Davalı …. Otomotiv Tic. Ve Hiz. A.Ş. Vekili cevap dilekçesinde özetle; Türk Borçlar Kanunu’na tabi satışlarda alıcının ayıplı ifa nedeniyle uğradığı zararlar nedeniyle tazminat talebi yöneltebileceği tek kişi, md.227/2 ve onun atfı ile uygulanacak md.112 uyarınca, satıcı olup üretici ve ithalatçı TBK hükümleri uyarınca, ayıp nedeniyle alıcının uğradığı zararlardan dolayı özel bir hükümle sorumlu kılınmadığını, dava konusu araca ilişkin davacı şirket ile müvekkil şirket arasında herhangi bir satım ilişkisi bulunmadığını, müvekkil şirket davaya konu aracın ithalatçısı konumunda olduğunu, Huzurdaki ihtilafın ticari araç satımına dayandığı nazara alındığından Türk Borçlar Kanunu uyarınca satıcı konumunda olmayan müvekkil şirketin sorumluluğu bulunmadığı aşikar olduğunu, davacının taleplerinden müvekkil şirketin sorumlu olması hukuken ve kanunen mümkün olmadığını, Bilindiği üzere Türk Ticaret Kanun 23. Maddesi; “Malın ayıplı olduğu teslim sırasında açıkça belli ise alıcı iki gün içinde durumu satıcıya ihbar etmelidir. Açıkça belli değilse alıcı malı teslim aldıktan sonra sekiz gün içinde incelemek veya incelettirmekle ve bu inceleme sonucunda malın ayıplı olduğu ortaya çıkarsa, haklarını korumak için durumu bu süre içinde satıcıya ihbarla yükümlüdür. Diğer durumlarda, Türk Borçlar Kanununun 223 üncü maddesinin ikinci fıkrası uygulanır” şeklinde, Türk Borçlar Kanunu’nun 223. Maddesi ise “Alıcı, devraldığı satılanın durumunu işlerin olağan akışına göre imkân bulunur bulunmaz gözden geçirmek ve satılanda satıcının sorumluluğunu gerektiren bir ayıp görürse, bunu uygun bir süre içinde ona bildirmek zorundadır.Alıcı gözden geçirmeyi ve bildirimde bulunmayı ihmal ederse, satılanı kabul etmiş sayılır. Ancak, satılanda olağan bir gözden geçirmeyle ortaya çıkarılamayacak bir ayıp bulunması hâlinde, bu hüküm uygulanmaz. Bu tür bir ayıbın bulunduğu sonradan anlaşılırsa, hemen satıcıya bildirilmelidir; bildirilmezse satılan bu ayıpla birlikte kabul edilmiş sayılır” şeklinde düzenlenmiş bulunduğunu, anılan madde hükümleri gereğince satılanda ayıp olması halinde, alıcının ayıbın niteliğine göre (açık ayıp/gizli ayıp) bu ayıbı 2 gün ve 8 gün içinde veya ayıbın bulunduğu sonradan anlaşılırsa derhal satıcıya bildirmesi gerektiği hüküm altına alınmış bulunmakta olduğunu Ancak davacı taraf mevzuat uyarınca öngörülen ayıp ihbar sürelerine riayet etmediğini belirterek davanın reddine karar verilmesini talep etmiştir.

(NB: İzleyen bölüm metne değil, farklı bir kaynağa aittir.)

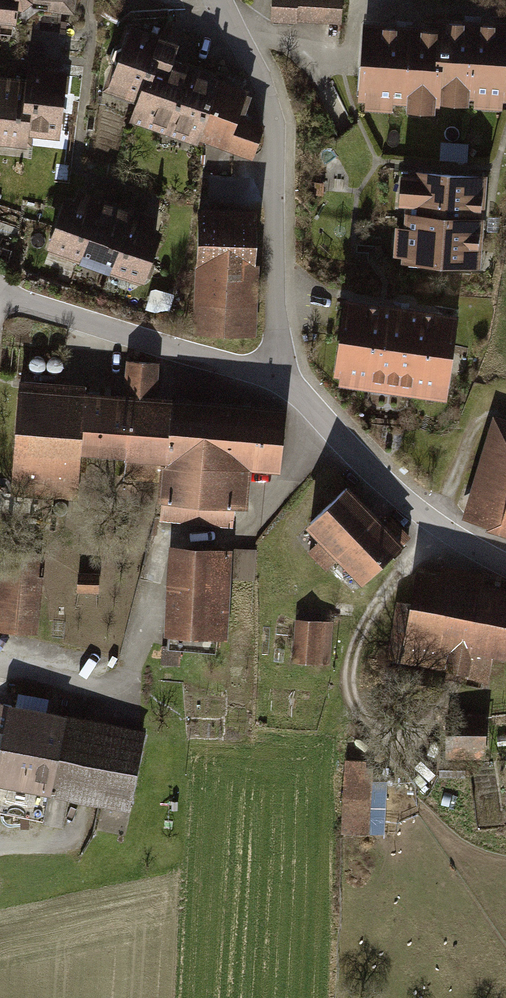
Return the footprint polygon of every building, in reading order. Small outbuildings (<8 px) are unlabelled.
[(13,25),(15,5),(22,6),(30,0),(0,0),(0,23),(13,25)] [(274,19),(346,25),(348,0),(276,0),(274,19)] [(436,91),(505,95),(505,86),(505,25),(440,21),(439,32),(436,91)] [(364,27),(360,95),(435,100),(436,91),(439,32),(364,27)] [(137,111),(204,135),(222,84),(169,66),(176,45),(129,28),(123,44),(116,47),(112,57),(115,65),(122,68),(114,88),(142,98),(137,111)] [(29,83),(24,126),(32,127),(58,130),(64,75),(31,71),(29,83)] [(222,84),(204,135),(253,152),(263,126),(245,119),(247,112),(240,109),(249,82),(225,74),(222,84)] [(0,80),(0,136),(30,139),(32,127),(24,126),(29,83),(0,80)] [(468,144),(440,143),(439,161),(467,162),(468,144)] [(409,172),(403,259),(477,264),(483,177),(409,172)] [(47,252),(82,264),(103,210),(92,206),(95,197),(79,192),(77,200),(67,197),(47,252)] [(103,210),(82,264),(111,275),(135,210),(107,201),(103,210)] [(261,211),(201,208),(195,335),(255,338),(261,211)] [(111,275),(145,285),(164,232),(156,230),(159,219),(135,210),(111,275)] [(346,303),(336,374),(443,388),(453,317),(346,303)] [(39,375),(44,373),(46,368),(46,363),(42,359),(37,358),(32,360),(29,365),(30,370),(33,374),(39,375)] [(56,376),(61,373),(64,369),(63,363),(60,359),(54,358),(49,360),(47,365),(47,370),(51,374),(56,376)] [(126,481),(159,484),(161,464),(167,465),(173,400),(157,399),(160,365),(127,362),(124,396),(86,393),(87,383),(22,378),(13,479),(27,480),(26,490),(67,493),(68,483),(82,484),(84,456),(128,460),(126,481)] [(288,410),(173,400),(167,465),(161,464),(159,484),(157,504),(162,504),(160,524),(233,530),(235,511),(249,512),(253,471),(283,474),(288,410)] [(463,521),(500,531),(499,535),(505,537),(505,422),(492,418),(463,521)] [(362,587),(413,540),(394,520),(386,528),(348,487),(305,527),(321,545),(304,561),(322,580),(339,564),(362,587)] [(36,631),(45,539),(4,535),(0,580),(0,628),(36,631)] [(234,550),(170,547),(165,638),(169,638),(168,655),(214,658),(215,640),(230,641),(233,588),(255,589),(257,557),(234,556),(234,550)] [(417,573),(410,610),(398,607),(387,659),(470,676),(468,688),(488,692),(495,659),(505,661),(505,591),(484,586),(486,578),(444,570),(442,578),(417,573)] [(98,573),(78,573),(78,593),(98,594),(98,573)] [(334,623),(295,620),(292,665),(331,667),(334,623)] [(10,704),(8,711),(0,709),(0,739),(2,739),(0,747),(0,786),(127,815),(145,735),(10,704)] [(450,714),(448,762),(489,764),(491,715),(450,714)] [(345,754),(341,831),(372,833),(375,762),(367,762),(368,755),(345,754)] [(440,766),(440,781),(465,781),(465,766),(440,766)]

Davalı ….. OTOMOTİV. SAN. VE TİC. AŞ. Vekili cevap dilekçesinde özetle;Davacının iddia ettiği gibi araçta ayıbın varlığından bahsedilebilmesi ve davalı müvekkil şirketi sorumlu tutabilmesi için üzerine düşen muayene sorumluluğunu yerine getirmiş olması gerekmekte olduğunu, Gerek Borçlar Kanunu’nundaki gerekse de Ticaret Kanunu’ndaki muayene ve bildirim yükümlülüklerine uymayan davacının, ortaya çıkan arızalar için aracın ayıplı olduğu yönünde nitelemeler kullanması mesnetsiz ve hukuksal olarak temelsiz olduğunu, Somut olaya bakıldığında davacı ilk olarak 31.03.2018 tarihinde vites geçişlerinde ses geldiği gerekçesi ile servise gelmiş, gerekli inceleme ve işlemler müvekkil şirket servisi tarafından yapıldığını ve araç davacıya 01.04.2021 tarihinde teslim edildiğini Davacının 2. şikayeti ise 04.08.2021 tarihinde gerçekleşmiş ve yine gerekli tetkik ve incelemeler yapılarak araç sorunsuz ve hatasız olarak davacıya teslim edildiğini, Davacı son olarak 09.08.2021 tarihinde gelmiş ve yine araç sorunsuz ve hatasız olarak davacıya teslim edildiğini, aracın garanti süresi kapsamındaki şikayetleri servis tarafından giderildiğini, dava konusu somut uyuşmazlıkta aracın , misli ile değiştirilmesini gerektirecek herhangi bir ayıp söz konusu olmadığını belirterek davanın reddine karar verilmesini talep etmiştir.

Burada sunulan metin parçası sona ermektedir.